British banker (1845–1917)

Leopold de Rothschild (22 November 1845 – 29 May 1917) was a British banker, thoroughbred race horse breeder, and a member of the prominent Rothschild family.

==Biography==

===Early life===
Leopold de Rothschild was the third son and youngest of the five children of Lionel de Rothschild (1808–1879) and Charlotte von Rothschild (1819–1884). He was educated at King's College School then went on to Trinity College, Cambridge.

===Banking career===
He entered N M Rothschild & Sons in London, the family's banking business. On the death of his uncle Baron Mayer de Rothschild in 1874, he became head of the family's banking business in London and took over most of his uncle's public offices. He also inherited Ascott House in Ascott, Buckinghamshire.

===Public service===
Rothschild was a DL and JP for the county of Buckinghamshire. He was invested as a Commander of the Royal Victorian Order (CVO) by King Edward VII at Buckingham Palace on 11 August 1902. He was President of the British Order of Mercy, which was awarded his wife in 1911. He was also active in the Anglo-Jewish community, serving as vice-president of the Anglo-Jewish Association, chairman of the Jewish Emigration Society, and a treasurer of the London Jewish Board of Deputies.

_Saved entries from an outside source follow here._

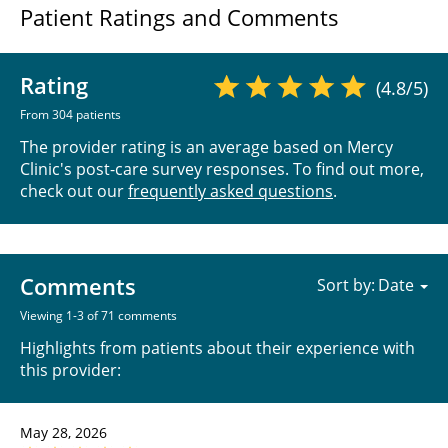
Patient Ratings and Comments
Rating
(4.8/5)
From 304 patients
The provider rating is an average based on Mercy
Clinic's post-care survey responses. To find out more,
check out our
frequently asked questions
.
Comments
Sort by:
Viewing 1-3 of 71 comments
Highlights from patients about their experience with
this provider:
May 28, 2026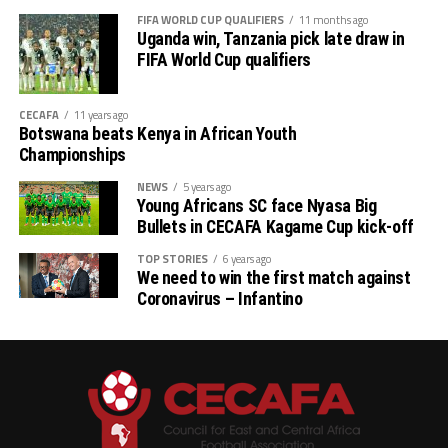
FIFA WORLD CUP QUALIFIERS
11 months ago
Uganda win, Tanzania pick late draw in
FIFA World Cup qualifiers
CECAFA
11 years ago
Botswana beats Kenya in African Youth
Championships
NEWS
5 years ago
Young Africans SC face Nyasa Big
Bullets in CECAFA Kagame Cup kick-off
TOP STORIES
6 years ago
We need to win the first match against
Coronavirus – Infantino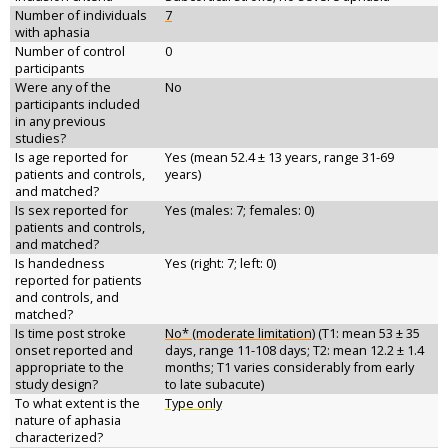
Number of individuals
7
with aphasia
Number of control
0
participants
Were any of the
No
participants included
in any previous
studies?
Is age reported for
Yes (mean 52.4 ± 13 years, range 31-69
patients and controls,
years)
and matched?
Is sex reported for
Yes (males: 7; females: 0)
patients and controls,
and matched?
Is handedness
Yes (right: 7; left: 0)
reported for patients
and controls, and
matched?
Is time post stroke
No* (moderate limitation)
(T1: mean 53 ± 35
onset reported and
days, range 11-108 days; T2: mean 12.2 ± 1.4
appropriate to the
months; T1 varies considerably from early
study design?
to late subacute)
To what extent is the
Type only
nature of aphasia
characterized?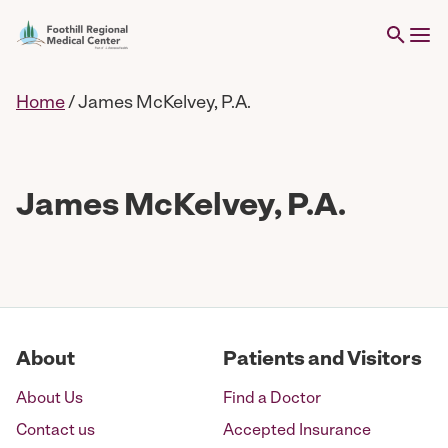
Home
/
James McKelvey, P.A.
James McKelvey, P.A.
About
Patients and Visitors
About Us
Find a Doctor
Contact us
Accepted Insurance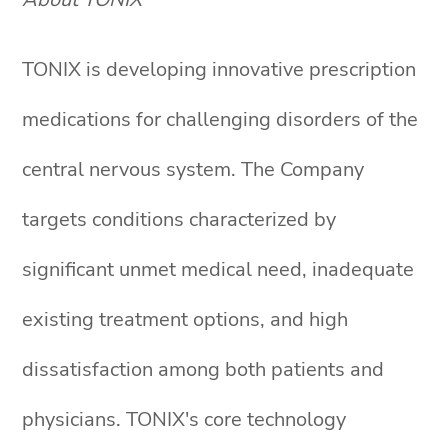
TONIX is developing innovative prescription
medications for challenging disorders of the
central nervous system. The Company
targets conditions characterized by
significant unmet medical need, inadequate
existing treatment options, and high
dissatisfaction among both patients and
physicians. TONIX's core technology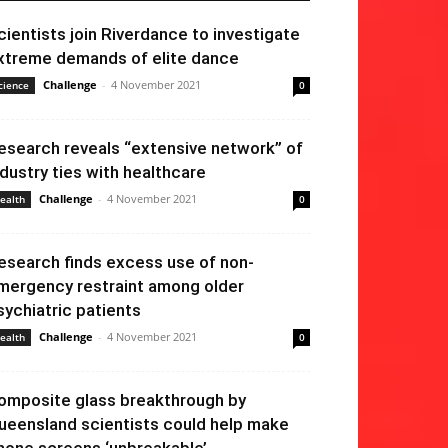
cientists join Riverdance to investigate
xtreme demands of elite dance
Challenge
-
4 November 2021
cience
0
esearch reveals “extensive network” of
ndustry ties with healthcare
Challenge
-
4 November 2021
ealth
0
esearch finds excess use of non-
mergency restraint among older
sychiatric patients
Challenge
-
4 November 2021
ealth
0
omposite glass breakthrough by
ueensland scientists could help make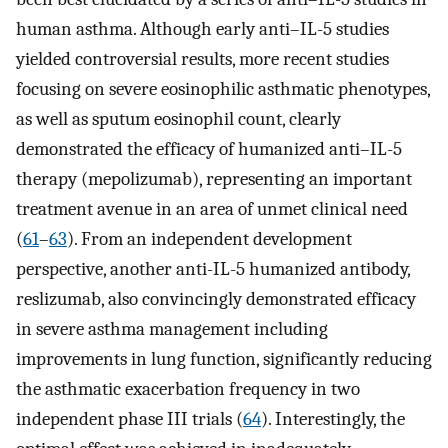
human asthma. Although early anti–IL-5 studies
yielded controversial results, more recent studies
focusing on severe eosinophilic asthmatic phenotypes,
as well as sputum eosinophil count, clearly
demonstrated the efficacy of humanized anti–IL-5
therapy (mepolizumab), representing an important
treatment avenue in an area of unmet clinical need
(
61
–
63
). From an independent development
perspective, another anti-IL-5 humanized antibody,
reslizumab, also convincingly demonstrated efficacy
in severe asthma management including
improvements in lung function, significantly reducing
the asthmatic exacerbation frequency in two
independent phase III trials (
64
). Interestingly, the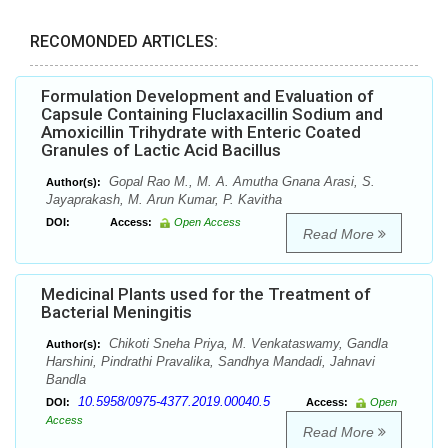
RECOMONDED ARTICLES:
Formulation Development and Evaluation of
Capsule Containing Fluclaxacillin Sodium and
Amoxicillin Trihydrate with Enteric Coated
Granules of Lactic Acid Bacillus
Gopal Rao M., M. A. Amutha Gnana Arasi, S.
Author(s):
Jayaprakash, M. Arun Kumar, P. Kavitha
DOI:
Access:
Open Access
Read More
Medicinal Plants used for the Treatment of
Bacterial Meningitis
Chikoti Sneha Priya, M. Venkataswamy, Gandla
Author(s):
Harshini, Pindrathi Pravalika, Sandhya Mandadi, Jahnavi
Bandla
10.5958/0975-4377.2019.00040.5
DOI:
Access:
Open
Access
Read More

===Thoroughbred breeding===
An avid sportsman, he established Southcourt Stud in Southcote, Bedfordshire. He assembled a stable of some of the best thoroughbreds in Europe, his horses winning a number of prestigious races including The Derby, St. Leger Stakes and the 2,000 Guineas. In the Derby of 1879 and 1904, his own horses got the cup.

===Ealing Football Club (RU)===
Rothschild was the first president of Ealing Football Club (RU) and held this office from 1896 to 1914.

===Personal life===
In 1881, he married Marie Perugia (1862–1937). She was the daughter of the Trieste merchant Achille Perugia. Her sister Louise married Arthur Sassoon. A close friend, Edward, Prince of Wales attended the wedding at London's Central Synagogue. The marriage produced three sons:
- Lionel Nathan (1882–1942)
- Evelyn Achille (1886–1917)
- Anthony Gustav (1887–1961)

They resided at Gunnersbury Park, an estate that at one time had been the residence of Princess Amelia, daughter of George II. The mansion today houses the Gunnersbury Park Museum. An art collector, he owned a number of important paintings by artists such as Jan Davidszoon de Heem.

In 1912, William Tebbit attempted to assassinate him, firing five shots from a revolver at his vehicle and riddling it with bullets.

Following his death on 29 May 1917, he was interred in the family plot in the Willesden Jewish Cemetery in the North London suburb of Willesden.